I am not surprised. 'Test' servers are often given low priority. They are also difficult to maintain in a parallel computing environment.
You (CCP) have an advantage over many HPC shops. You have a single production environment (I hope). You have 1 compute node you have to mimic, one netowrk, etc.
Hopefully someone will be charged with maintaining an upgraded test infrastructure (both the hardware and human aspects).
edit:spelling
Realistic testing of large scale, real time, distributed systems has been a perennial problem for decades. The reality has always been that the live system is larger, and more complex than any realistic test system could be. Putting an individual server under load is doable, but testing a network of servers, and putting it under full capacity is much, much harder. To give the truly extreme example, where is the test system for the entire Internet?
Things have started to get a little better this decade with the hardware price drops and the data centers.
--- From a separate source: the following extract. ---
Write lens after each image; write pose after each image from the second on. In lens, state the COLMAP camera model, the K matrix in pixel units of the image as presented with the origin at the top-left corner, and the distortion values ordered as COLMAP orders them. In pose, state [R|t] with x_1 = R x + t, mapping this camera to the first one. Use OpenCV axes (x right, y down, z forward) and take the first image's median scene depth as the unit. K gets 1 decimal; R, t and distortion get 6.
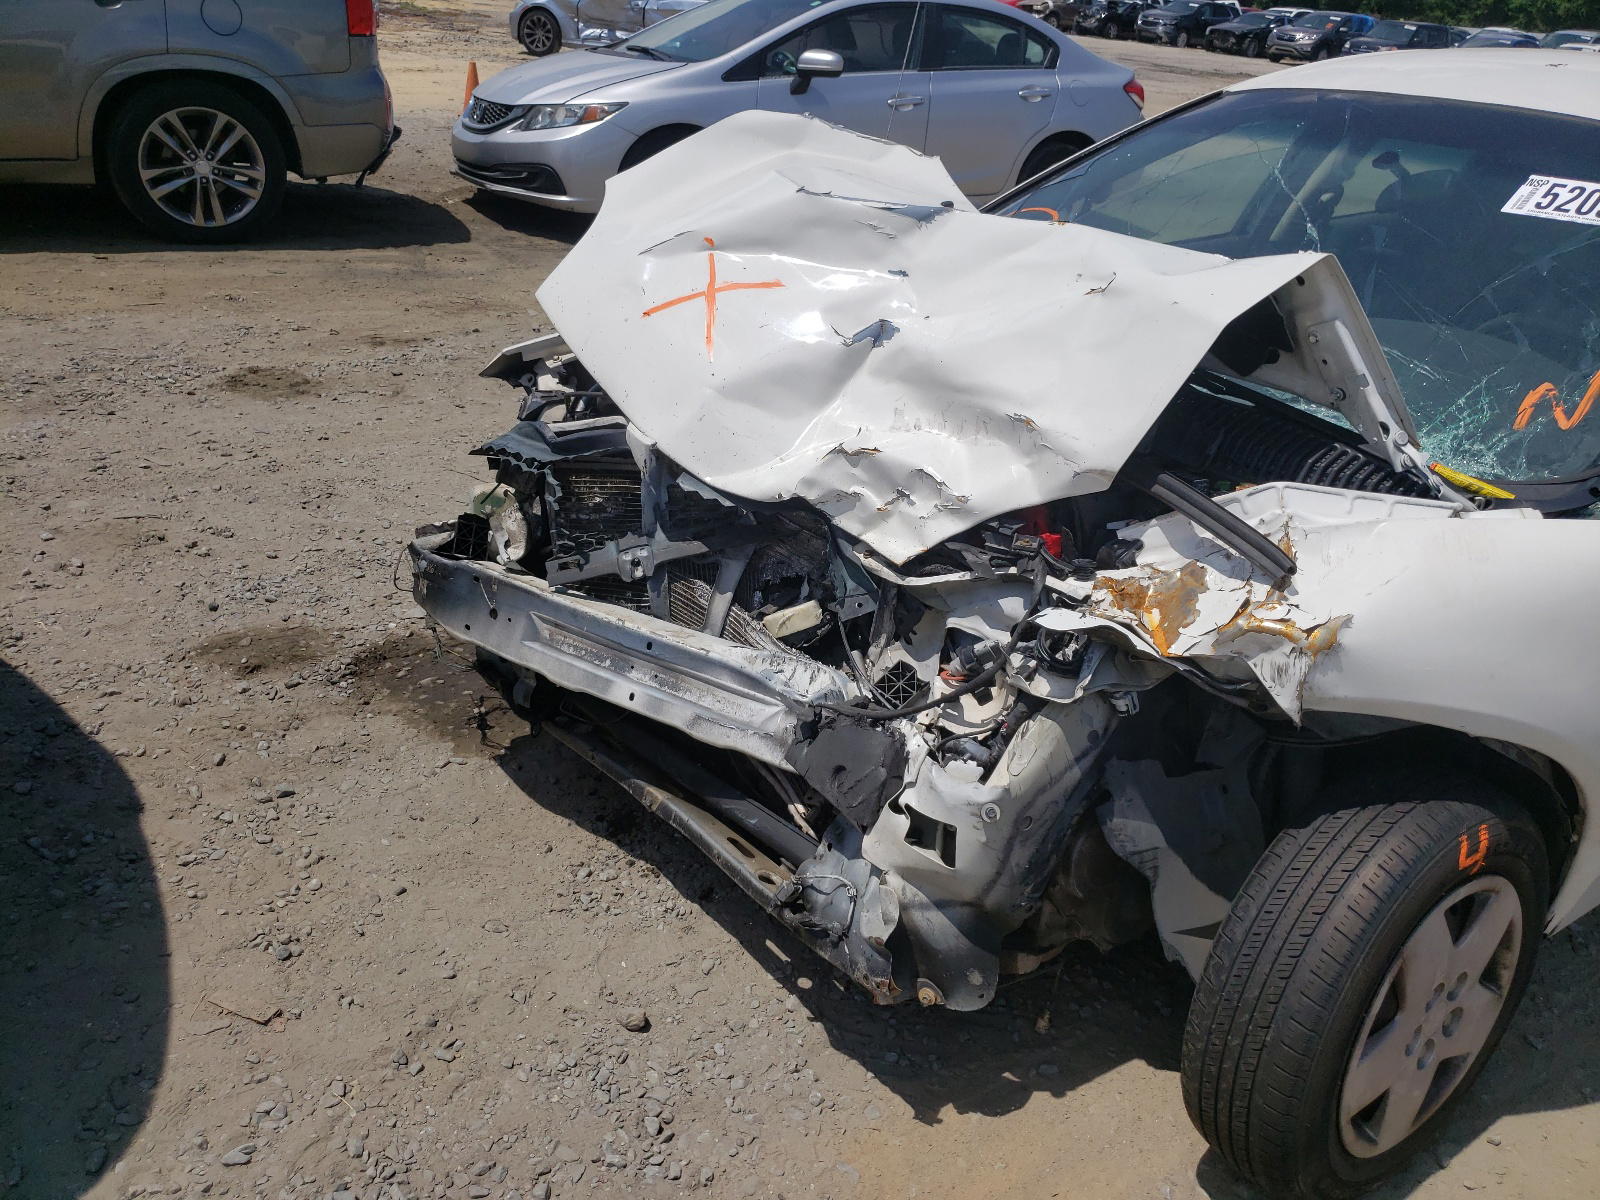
lens RADIAL K [[1297.6, 0, 800.0], [0, 1297.6, 600.0], [0, 0, 1]] dist [-0.002442, -0.005340]
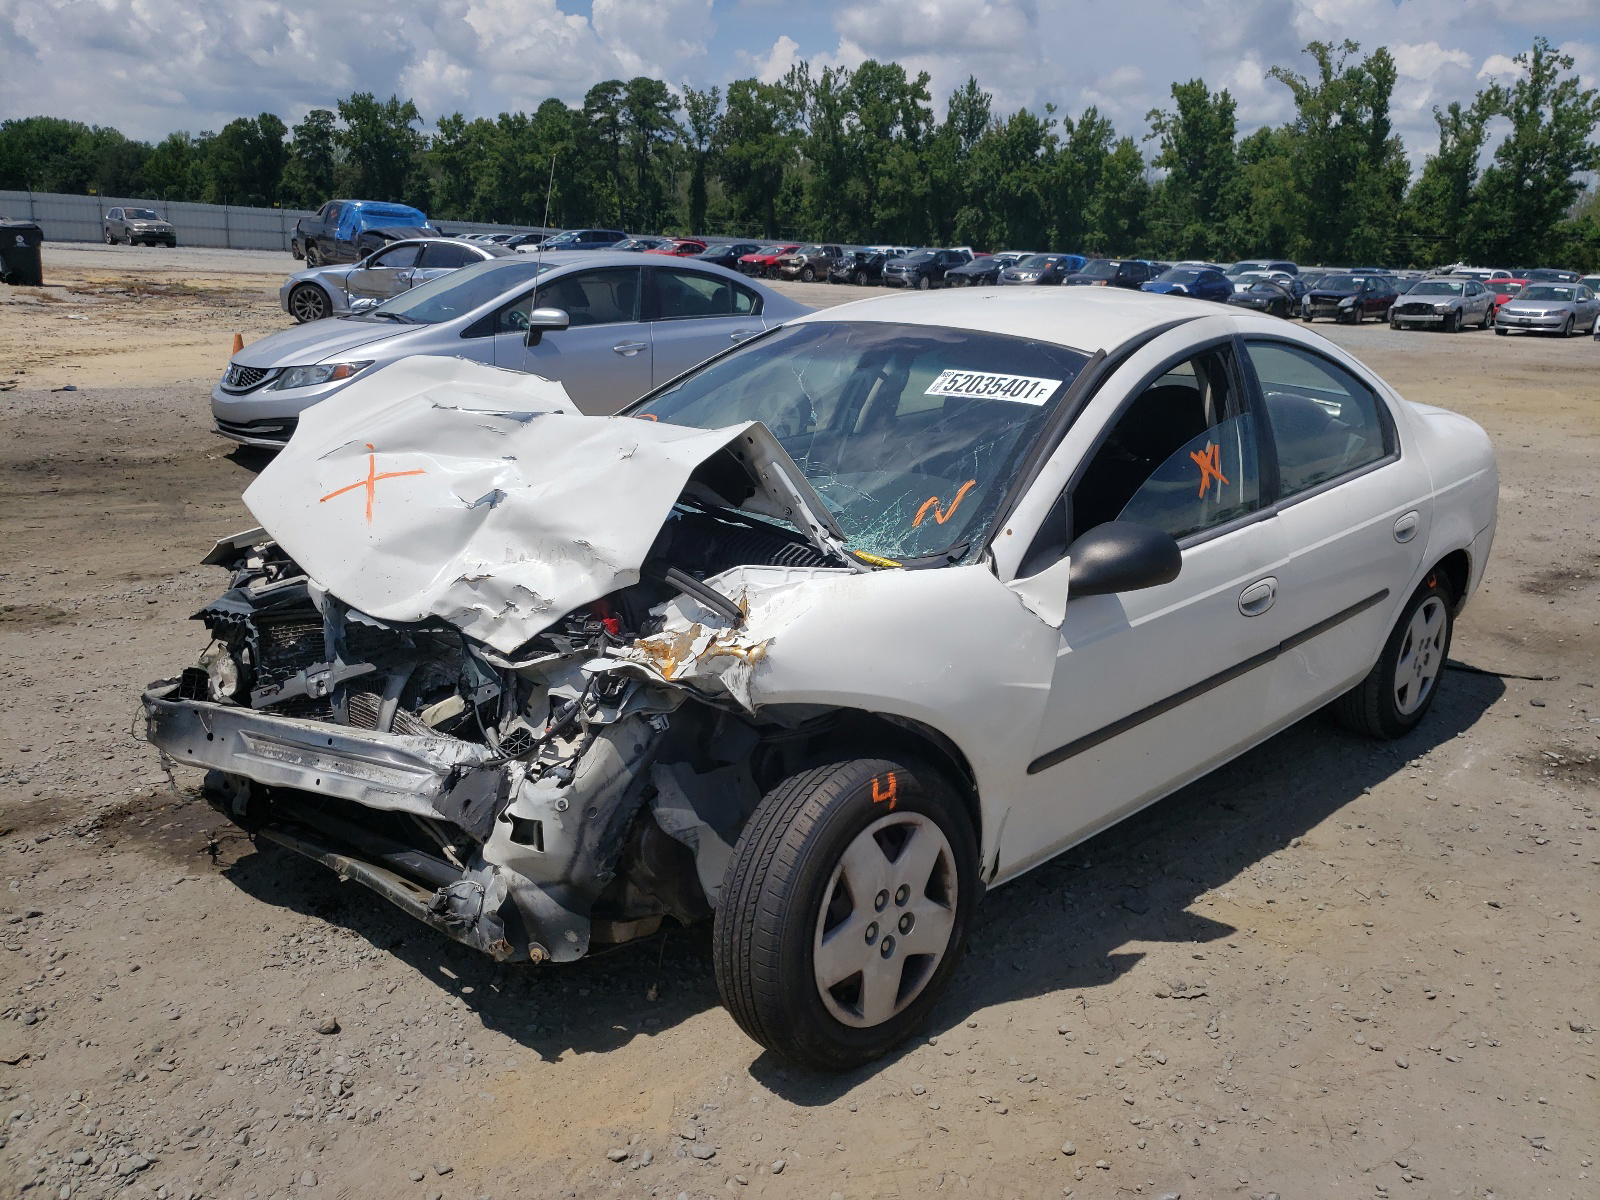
lens RADIAL K [[1270.8, 0, 800.0], [0, 1270.8, 600.0], [0, 0, 1]] dist [-0.001487, 0.014530]
pose [[0.983950, -0.082244, 0.158361, 0.160720], [0.108208, 0.980669, -0.163030, 0.158868], [-0.141891, 0.177549, 0.973829, -0.348779]]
The thin clients (which you'll be hearing about later this week) are a major step forward for us, and we're all really excited about the results we're going to get out of them. Even so, we have work in progress to improve our ability to handle and set up tests with large numbers of clients, in and of itself a non-trivial problem. For example, what sort of ship fitting should we setup for any given test? Then, cycle through a bunch of them, with the same test, and compare the results across a pretty large set of collected data on a large variety of system parameters. Which in an ideal world should also be done completely automatically.
Testing these kinds of systems, especially in terms of scaling and load limits is a set of problems in and of itself.
Agreed. Are you able to virtualize multiple instances of the thin client on a piece of hardware? Or run multiple instances of the process on a single node?
Originally by: CCP Oveur
To be clear, the hardware gap we're addressing now isn't our main problem with reflecting our production environment. It's the 50,000 people playing at the same time, where of 1000 might be trying to shoot each other in the face in the same solar system. So compared to that crucial part of replicating what happens to TQ in a controlled test environment, the hardware maintenance is but one of very many factors.
Also, agreed.
You're now devoting time to a infrastructure which won't get you more customers next week. You can't write a sexah blog about it (geeks and nerds excepted) and it creates more work for those involved for that non-instant gratification.
The complicating factors you've described are felt everywhere this is done. What parameters do I give my simulation? What file system [node] do I use for I/O? And so on.
From what I've seen however, many HPC outfits also run multiple variations (hardware and software) of compute, I/O, database nodes. Hopefully you do not have this specific problem which would only further complicate and already tough problem. I was kinda fishing for an answer to that I guess 
But in the long run once in place, with some maintenance, it's a huge benefit.
I'm not surprised about any of this as I've been on both ends of it. That is, the win and fail of test systems in a parallel / HPC environment.
|